Fun fact: I went to film school. That’s what I hold my BFA in. I see my books in a cinematic sense and have to pull myself out of that scriptwriting story style. My process begins with pondering which tales need to be written in novel form, and which want to be screenplays. Or which screenplays are ready to be novels now.

Straddling those two mediums, I see the different ways storytellers are viewed. Authors aren’t considered visionaries — not unless they’re writing fantasy or about other, future worlds. Film directors, however, are often lauded as that, even though they are going off what a writer put down on a page. Rarely is the director the screenwriter as well.

Writers are visionaries, almost by definition, even if we are writing about the mundane. Even if the worlds we create mirror our own. Writers see things in the world (this world, that world or another), people and places and bring them to new life. Yet, if that story or its people are too close to real life, the creativity comes into question.


I’ve had a friend refer to my first novel as a “memoir.” I’ve had another author make a dismissive dig about the kind of writers who “write themselves.” Both comments make me grin. I’ve admitted that my stories start from something that’s happened to me or a situation I’m introduced to that makes me ask, “How would I handle that?” Which is the reductive way of posing how an unmarried, no-kid woman in Los Angeles would confront those challenges. Would she allow herself to change, or fight it? I write this way because I think there’s a need for that kind of female voice — stories of women who don’t make marriage or children imperatives. That choice does not make my books autobiographical. Not by a longshot.

Taking aspects of oneself or the folks we know to form the amalgam of characters we create is what makes them relatable. Those who strive to write as far away from themselves as possible sometimes end up with characters that are difficult to connect with. A tad less authentic. To some degree, we want to recognize the people we read about, whether we see ourselves in the characters or recognize those we know. It makes me wonder what those writers don’t want to know about themselves. Or what they refrain from sharing.


As my week off winds to a close and I prepare for the Los Angeles Times’ Festival of Books, I must admit that didn’t write one word in my third novel. Not a single word. It continues to run through my head as it waits to be hatched onto the page. It’s not a writer’s block stopping me, but a creative embarrassment of riches. The week before my vacation, a brilliant idea struck and that has been the priority. I’m in a fortunate place where ideas are bountiful. I’m able to see multiple possibilities. And that fragments my focus.

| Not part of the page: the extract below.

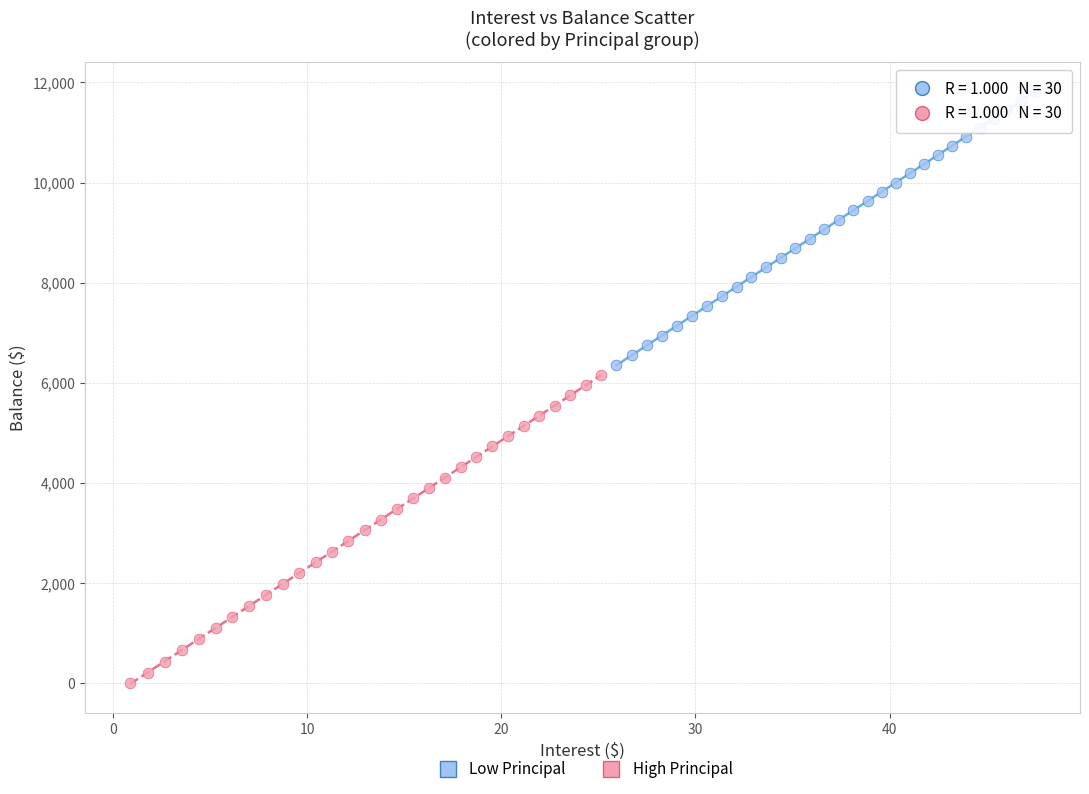

Which series reaches the maximum Y coordinate?

Low Principal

My life has been shifting since I started writing that third novel. I’m becoming a different writer and, perhaps, a different person. Art changes the artist. I went through a similar thing in film school where I cranked out so much work I didn’t have anything else to give and had to pivot. I went into CalArts with aspirations of being an experimental narrative director and came out a traditional narrative screenwriter. I know that I’m shifting out of the chick lit genre, and this book is a bridge to that, but I’m not sure where that will lead me. Aside from writing, I have other creative projects and goals to achieve. Happily, I see a great deal of potential.

That’s a common problem with visionaries.